__Input__:
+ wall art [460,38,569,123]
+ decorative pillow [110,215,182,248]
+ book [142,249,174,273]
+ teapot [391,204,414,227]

--

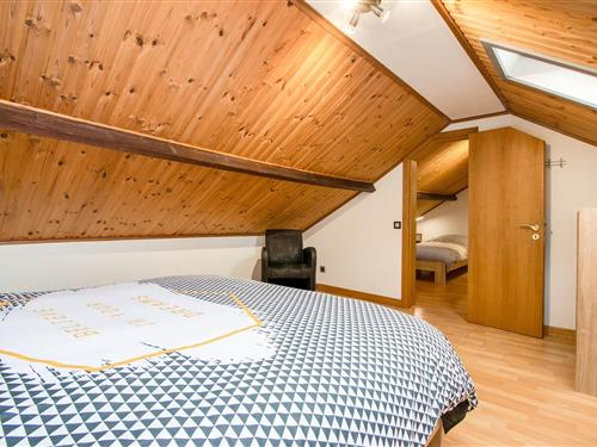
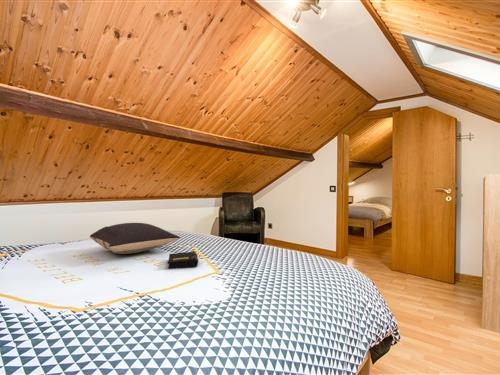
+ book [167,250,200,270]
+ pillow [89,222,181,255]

--

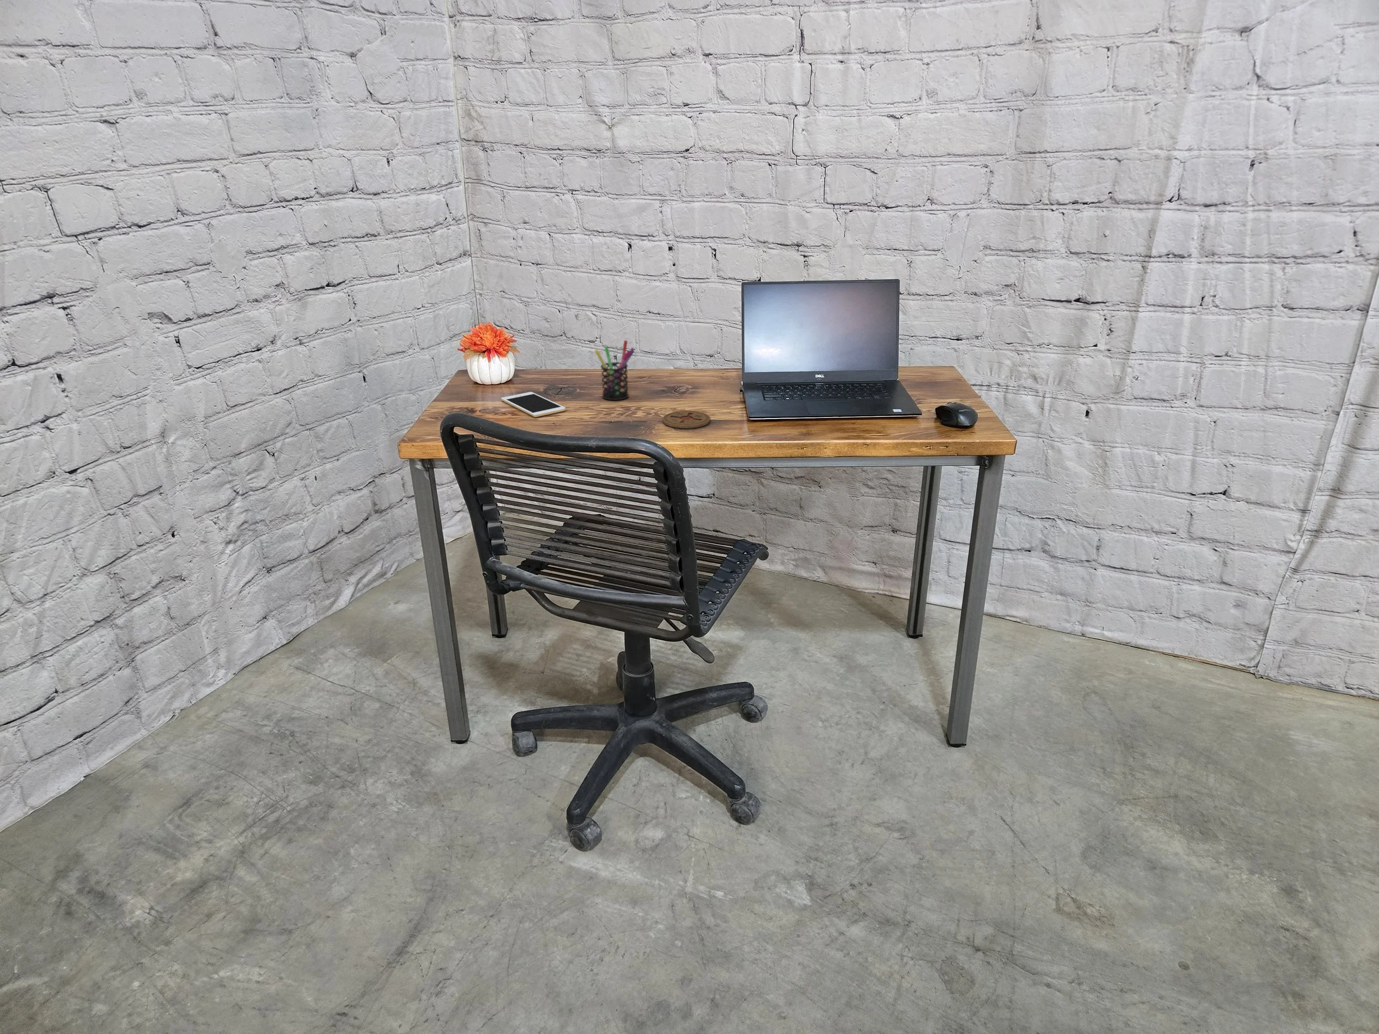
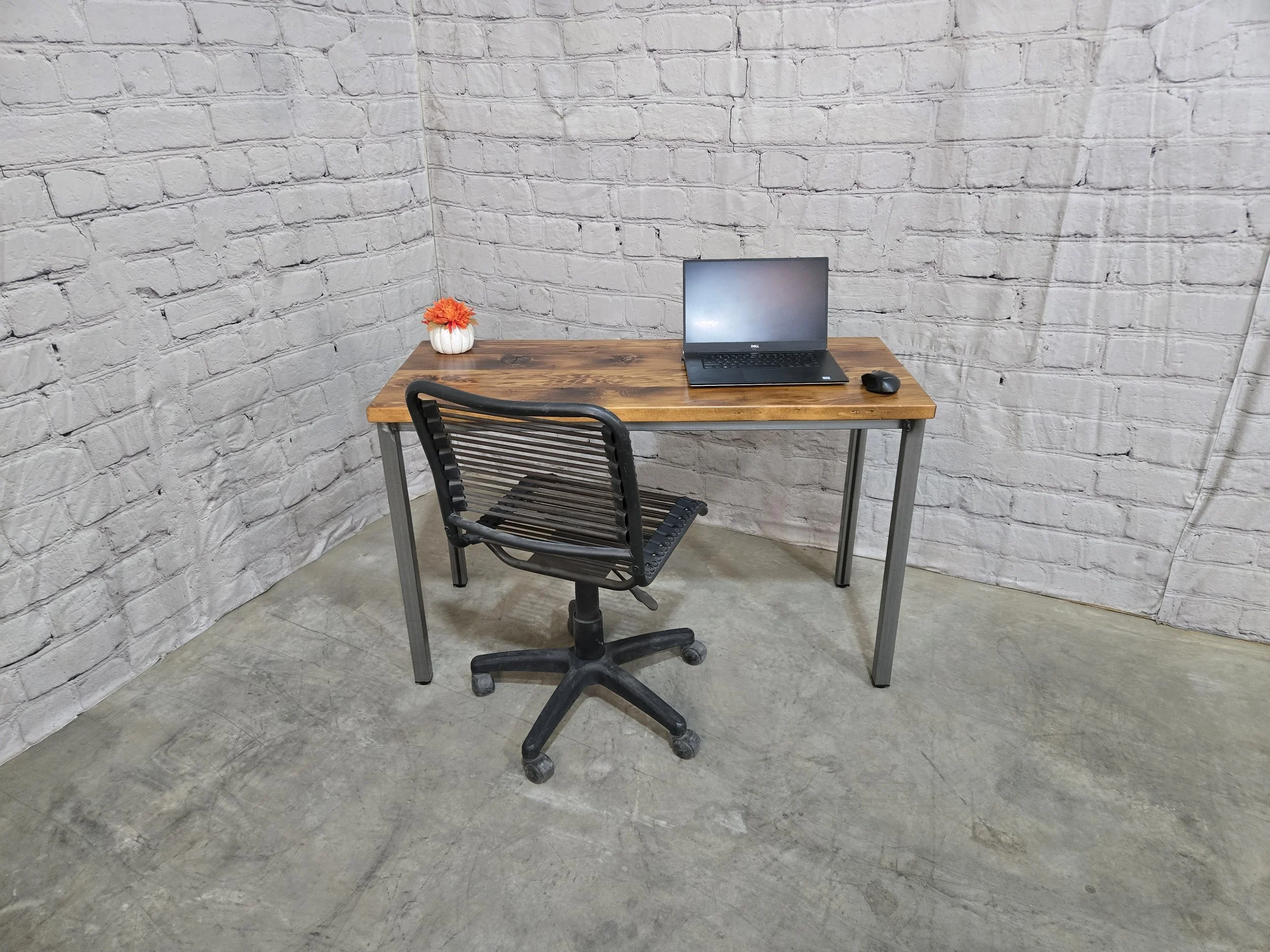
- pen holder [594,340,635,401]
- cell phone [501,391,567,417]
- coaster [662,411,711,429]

__To do__: In the data above, find the line with "- cell phone [501,391,567,417]" and the line with "- coaster [662,411,711,429]". Retype both, plus every line between them, exactly.

__Response below__:
- cell phone [501,391,567,417]
- coaster [662,411,711,429]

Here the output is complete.